I suppose the battlefront between humans and the sea is actually concentrated in the harbours scattered around the globe and if the fish and marine life wanted revenge they would bomb the harbours – it would stop almost all of the human predation on marine life.
I am not sure what the situation is in your part of the world but here in South Africa photographers are not allowed in harbours unless the apply for a permit for a specific day and time. It is supposedly a conforming to international regulations to prevent terrorism in harbours. An unfortunate side-effect is that you have no conservation conscious photographers around who might see and photograph anything interesting happening in the harbours like these two giant Mako Sharks that I spotted in the back of a bakkie (utility vehicle in the rest of the world).

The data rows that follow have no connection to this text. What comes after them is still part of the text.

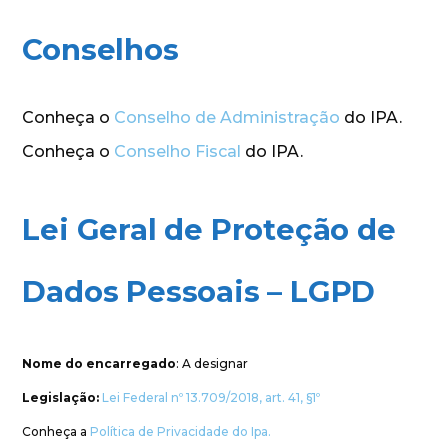
Conselhos
Conheça o
Conselho de Administração
do IPA.
Conheça o
Conselho Fiscal
do IPA.
Lei Geral de Proteção de
Dados Pessoais – LGPD
Nome do encarregado
: A designar
Legislação:
Lei Federal nº 13.709/2018, art. 41, §1º
Conheça a
Política de Privacidade do Ipa.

Their story is both interesting, ridiculous and unfortunate. They are apparently legally caught as accidental by-catch by trawlers which is quite ridiculous as the trawlers are targeting sardines and other small fish. How can catching a 7 foot long shark be an accident? Anyway that is how it is. The sharks die accidentally and get cut up and sold in local fish and chip shops and also get made into pickled fish and fish balls. You might notice that the jaws are cut out of the carcass. These are cleaned and either made into a lamp fitting (gory and ugly) or the teeth are used separately as decorative items (what exactly I am not sure).
I seldom go into the harbour nowadays as the schlep for getting a permit is about as fun as going to the dentist and have no idea what is going on. Hope the fisheries inspectors are doing their job.